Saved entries
_ _ _ _

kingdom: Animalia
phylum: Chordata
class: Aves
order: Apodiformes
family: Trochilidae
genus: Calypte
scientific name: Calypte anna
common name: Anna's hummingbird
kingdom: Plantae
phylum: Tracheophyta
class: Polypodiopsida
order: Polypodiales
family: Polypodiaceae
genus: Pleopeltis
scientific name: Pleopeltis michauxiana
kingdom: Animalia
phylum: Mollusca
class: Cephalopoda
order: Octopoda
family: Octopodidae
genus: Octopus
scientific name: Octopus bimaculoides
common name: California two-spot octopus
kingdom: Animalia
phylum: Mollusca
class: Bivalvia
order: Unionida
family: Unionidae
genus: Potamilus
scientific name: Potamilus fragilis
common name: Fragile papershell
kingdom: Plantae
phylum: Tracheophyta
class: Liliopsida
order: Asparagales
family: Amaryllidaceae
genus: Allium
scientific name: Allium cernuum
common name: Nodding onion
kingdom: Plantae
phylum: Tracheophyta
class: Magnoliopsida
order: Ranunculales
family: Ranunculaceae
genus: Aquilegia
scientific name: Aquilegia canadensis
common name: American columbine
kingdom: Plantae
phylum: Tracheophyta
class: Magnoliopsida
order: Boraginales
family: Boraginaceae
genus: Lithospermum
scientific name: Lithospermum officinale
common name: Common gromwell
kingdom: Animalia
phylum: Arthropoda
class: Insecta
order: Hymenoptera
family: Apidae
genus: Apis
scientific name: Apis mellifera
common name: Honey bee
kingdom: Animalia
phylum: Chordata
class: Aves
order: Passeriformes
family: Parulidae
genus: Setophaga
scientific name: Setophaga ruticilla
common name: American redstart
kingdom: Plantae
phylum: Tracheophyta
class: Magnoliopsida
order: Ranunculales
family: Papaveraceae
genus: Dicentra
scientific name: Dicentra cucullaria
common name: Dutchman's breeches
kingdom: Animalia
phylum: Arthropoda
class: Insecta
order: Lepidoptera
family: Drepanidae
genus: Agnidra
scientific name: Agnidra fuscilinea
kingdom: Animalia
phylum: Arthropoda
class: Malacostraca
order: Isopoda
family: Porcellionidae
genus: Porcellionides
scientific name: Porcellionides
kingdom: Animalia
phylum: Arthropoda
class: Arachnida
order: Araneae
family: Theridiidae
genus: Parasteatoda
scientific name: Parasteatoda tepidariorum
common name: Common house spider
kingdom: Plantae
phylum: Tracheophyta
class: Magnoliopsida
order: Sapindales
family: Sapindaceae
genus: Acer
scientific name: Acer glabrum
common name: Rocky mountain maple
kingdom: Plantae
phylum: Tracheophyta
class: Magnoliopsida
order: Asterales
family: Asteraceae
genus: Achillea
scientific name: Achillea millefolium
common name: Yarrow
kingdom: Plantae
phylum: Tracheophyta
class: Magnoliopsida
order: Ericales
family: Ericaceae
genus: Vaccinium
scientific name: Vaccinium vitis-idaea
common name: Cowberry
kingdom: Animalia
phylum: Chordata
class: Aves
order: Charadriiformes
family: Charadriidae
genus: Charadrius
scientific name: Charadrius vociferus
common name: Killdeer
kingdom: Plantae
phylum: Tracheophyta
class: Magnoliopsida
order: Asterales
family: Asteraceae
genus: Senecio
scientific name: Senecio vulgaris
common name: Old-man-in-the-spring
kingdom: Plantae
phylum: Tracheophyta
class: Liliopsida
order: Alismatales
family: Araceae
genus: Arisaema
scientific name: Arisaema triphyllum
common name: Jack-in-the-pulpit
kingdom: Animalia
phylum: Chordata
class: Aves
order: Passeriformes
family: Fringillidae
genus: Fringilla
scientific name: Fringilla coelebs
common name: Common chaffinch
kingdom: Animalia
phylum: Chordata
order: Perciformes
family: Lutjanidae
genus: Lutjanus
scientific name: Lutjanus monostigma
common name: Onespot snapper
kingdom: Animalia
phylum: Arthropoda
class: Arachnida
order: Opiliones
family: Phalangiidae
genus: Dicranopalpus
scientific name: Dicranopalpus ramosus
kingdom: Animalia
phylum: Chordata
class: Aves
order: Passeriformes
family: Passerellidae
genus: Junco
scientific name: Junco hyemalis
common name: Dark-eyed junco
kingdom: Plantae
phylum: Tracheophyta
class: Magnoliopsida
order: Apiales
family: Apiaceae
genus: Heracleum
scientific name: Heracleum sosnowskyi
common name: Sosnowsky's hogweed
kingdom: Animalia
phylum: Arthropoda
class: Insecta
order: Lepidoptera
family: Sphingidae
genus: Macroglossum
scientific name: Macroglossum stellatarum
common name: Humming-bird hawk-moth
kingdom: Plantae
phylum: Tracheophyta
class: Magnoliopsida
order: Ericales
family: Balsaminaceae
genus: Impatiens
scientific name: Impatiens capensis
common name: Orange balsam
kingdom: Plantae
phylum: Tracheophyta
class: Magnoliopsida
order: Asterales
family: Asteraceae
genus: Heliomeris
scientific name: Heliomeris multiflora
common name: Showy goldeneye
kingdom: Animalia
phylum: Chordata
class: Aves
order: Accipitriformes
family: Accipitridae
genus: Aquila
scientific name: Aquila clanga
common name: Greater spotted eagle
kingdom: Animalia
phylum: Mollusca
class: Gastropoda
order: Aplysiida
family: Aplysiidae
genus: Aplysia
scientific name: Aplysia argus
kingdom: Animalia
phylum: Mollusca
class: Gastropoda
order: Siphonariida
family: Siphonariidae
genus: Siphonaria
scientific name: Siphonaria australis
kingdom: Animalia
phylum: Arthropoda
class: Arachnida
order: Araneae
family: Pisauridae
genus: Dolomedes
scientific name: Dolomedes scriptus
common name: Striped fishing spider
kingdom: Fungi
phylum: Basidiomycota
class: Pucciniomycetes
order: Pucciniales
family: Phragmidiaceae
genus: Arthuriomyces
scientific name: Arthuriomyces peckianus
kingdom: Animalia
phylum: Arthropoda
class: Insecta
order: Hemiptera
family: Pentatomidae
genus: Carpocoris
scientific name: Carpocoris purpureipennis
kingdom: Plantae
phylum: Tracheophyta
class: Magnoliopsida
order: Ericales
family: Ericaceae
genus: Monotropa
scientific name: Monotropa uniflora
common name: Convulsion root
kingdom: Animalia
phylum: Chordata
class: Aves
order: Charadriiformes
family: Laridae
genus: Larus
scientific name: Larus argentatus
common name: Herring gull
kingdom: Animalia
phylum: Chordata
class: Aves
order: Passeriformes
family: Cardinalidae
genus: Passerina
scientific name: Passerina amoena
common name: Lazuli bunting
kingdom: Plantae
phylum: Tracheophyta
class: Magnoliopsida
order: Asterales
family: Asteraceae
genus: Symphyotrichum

_ _ _ _

• Exercise aim: Rewrite all of the material above, putting "species" wherever "scientific name" appears and changing nothing else.

• Solution to this exercise:
kingdom: Animalia
phylum: Chordata
class: Aves
order: Apodiformes
family: Trochilidae
genus: Calypte
species: Calypte anna
common name: Anna's hummingbird
kingdom: Plantae
phylum: Tracheophyta
class: Polypodiopsida
order: Polypodiales
family: Polypodiaceae
genus: Pleopeltis
species: Pleopeltis michauxiana
kingdom: Animalia
phylum: Mollusca
class: Cephalopoda
order: Octopoda
family: Octopodidae
genus: Octopus
species: Octopus bimaculoides
common name: California two-spot octopus
kingdom: Animalia
phylum: Mollusca
class: Bivalvia
order: Unionida
family: Unionidae
genus: Potamilus
species: Potamilus fragilis
common name: Fragile papershell
kingdom: Plantae
phylum: Tracheophyta
class: Liliopsida
order: Asparagales
family: Amaryllidaceae
genus: Allium
species: Allium cernuum
common name: Nodding onion
kingdom: Plantae
phylum: Tracheophyta
class: Magnoliopsida
order: Ranunculales
family: Ranunculaceae
genus: Aquilegia
species: Aquilegia canadensis
common name: American columbine
kingdom: Plantae
phylum: Tracheophyta
class: Magnoliopsida
order: Boraginales
family: Boraginaceae
genus: Lithospermum
species: Lithospermum officinale
common name: Common gromwell
kingdom: Animalia
phylum: Arthropoda
class: Insecta
order: Hymenoptera
family: Apidae
genus: Apis
species: Apis mellifera
common name: Honey bee
kingdom: Animalia
phylum: Chordata
class: Aves
order: Passeriformes
family: Parulidae
genus: Setophaga
species: Setophaga ruticilla
common name: American redstart
kingdom: Plantae
phylum: Tracheophyta
class: Magnoliopsida
order: Ranunculales
family: Papaveraceae
genus: Dicentra
species: Dicentra cucullaria
common name: Dutchman's breeches
kingdom: Animalia
phylum: Arthropoda
class: Insecta
order: Lepidoptera
family: Drepanidae
genus: Agnidra
species: Agnidra fuscilinea
kingdom: Animalia
phylum: Arthropoda
class: Malacostraca
order: Isopoda
family: Porcellionidae
genus: Porcellionides
species: Porcellionides
kingdom: Animalia
phylum: Arthropoda
class: Arachnida
order: Araneae
family: Theridiidae
genus: Parasteatoda
species: Parasteatoda tepidariorum
common name: Common house spider
kingdom: Plantae
phylum: Tracheophyta
class: Magnoliopsida
order: Sapindales
family: Sapindaceae
genus: Acer
species: Acer glabrum
common name: Rocky mountain maple
kingdom: Plantae
phylum: Tracheophyta
class: Magnoliopsida
order: Asterales
family: Asteraceae
genus: Achillea
species: Achillea millefolium
common name: Yarrow
kingdom: Plantae
phylum: Tracheophyta
class: Magnoliopsida
order: Ericales
family: Ericaceae
genus: Vaccinium
species: Vaccinium vitis-idaea
common name: Cowberry
kingdom: Animalia
phylum: Chordata
class: Aves
order: Charadriiformes
family: Charadriidae
genus: Charadrius
species: Charadrius vociferus
common name: Killdeer
kingdom: Plantae
phylum: Tracheophyta
class: Magnoliopsida
order: Asterales
family: Asteraceae
genus: Senecio
species: Senecio vulgaris
common name: Old-man-in-the-spring
kingdom: Plantae
phylum: Tracheophyta
class: Liliopsida
order: Alismatales
family: Araceae
genus: Arisaema
species: Arisaema triphyllum
common name: Jack-in-the-pulpit
kingdom: Animalia
phylum: Chordata
class: Aves
order: Passeriformes
family: Fringillidae
genus: Fringilla
species: Fringilla coelebs
common name: Common chaffinch
kingdom: Animalia
phylum: Chordata
order: Perciformes
family: Lutjanidae
genus: Lutjanus
species: Lutjanus monostigma
common name: Onespot snapper
kingdom: Animalia
phylum: Arthropoda
class: Arachnida
order: Opiliones
family: Phalangiidae
genus: Dicranopalpus
species: Dicranopalpus ramosus
kingdom: Animalia
phylum: Chordata
class: Aves
order: Passeriformes
family: Passerellidae
genus: Junco
species: Junco hyemalis
common name: Dark-eyed junco
kingdom: Plantae
phylum: Tracheophyta
class: Magnoliopsida
order: Apiales
family: Apiaceae
genus: Heracleum
species: Heracleum sosnowskyi
common name: Sosnowsky's hogweed
kingdom: Animalia
phylum: Arthropoda
class: Insecta
order: Lepidoptera
family: Sphingidae
genus: Macroglossum
species: Macroglossum stellatarum
common name: Humming-bird hawk-moth
kingdom: Plantae
phylum: Tracheophyta
class: Magnoliopsida
order: Ericales
family: Balsaminaceae
genus: Impatiens
species: Impatiens capensis
common name: Orange balsam
kingdom: Plantae
phylum: Tracheophyta
class: Magnoliopsida
order: Asterales
family: Asteraceae
genus: Heliomeris
species: Heliomeris multiflora
common name: Showy goldeneye
kingdom: Animalia
phylum: Chordata
class: Aves
order: Accipitriformes
family: Accipitridae
genus: Aquila
species: Aquila clanga
common name: Greater spotted eagle
kingdom: Animalia
phylum: Mollusca
class: Gastropoda
order: Aplysiida
family: Aplysiidae
genus: Aplysia
species: Aplysia argus
kingdom: Animalia
phylum: Mollusca
class: Gastropoda
order: Siphonariida
family: Siphonariidae
genus: Siphonaria
species: Siphonaria australis
kingdom: Animalia
phylum: Arthropoda
class: Arachnida
order: Araneae
family: Pisauridae
genus: Dolomedes
species: Dolomedes scriptus
common name: Striped fishing spider
kingdom: Fungi
phylum: Basidiomycota
class: Pucciniomycetes
order: Pucciniales
family: Phragmidiaceae
genus: Arthuriomyces
species: Arthuriomyces peckianus
kingdom: Animalia
phylum: Arthropoda
class: Insecta
order: Hemiptera
family: Pentatomidae
genus: Carpocoris
species: Carpocoris purpureipennis
kingdom: Plantae
phylum: Tracheophyta
class: Magnoliopsida
order: Ericales
family: Ericaceae
genus: Monotropa
species: Monotropa uniflora
common name: Convulsion root
kingdom: Animalia
phylum: Chordata
class: Aves
order: Charadriiformes
family: Laridae
genus: Larus
species: Larus argentatus
common name: Herring gull
kingdom: Animalia
phylum: Chordata
class: Aves
order: Passeriformes
family: Cardinalidae
genus: Passerina
species: Passerina amoena
common name: Lazuli bunting
kingdom: Plantae
phylum: Tracheophyta
class: Magnoliopsida
order: Asterales
family: Asteraceae
genus: Symphyotrichum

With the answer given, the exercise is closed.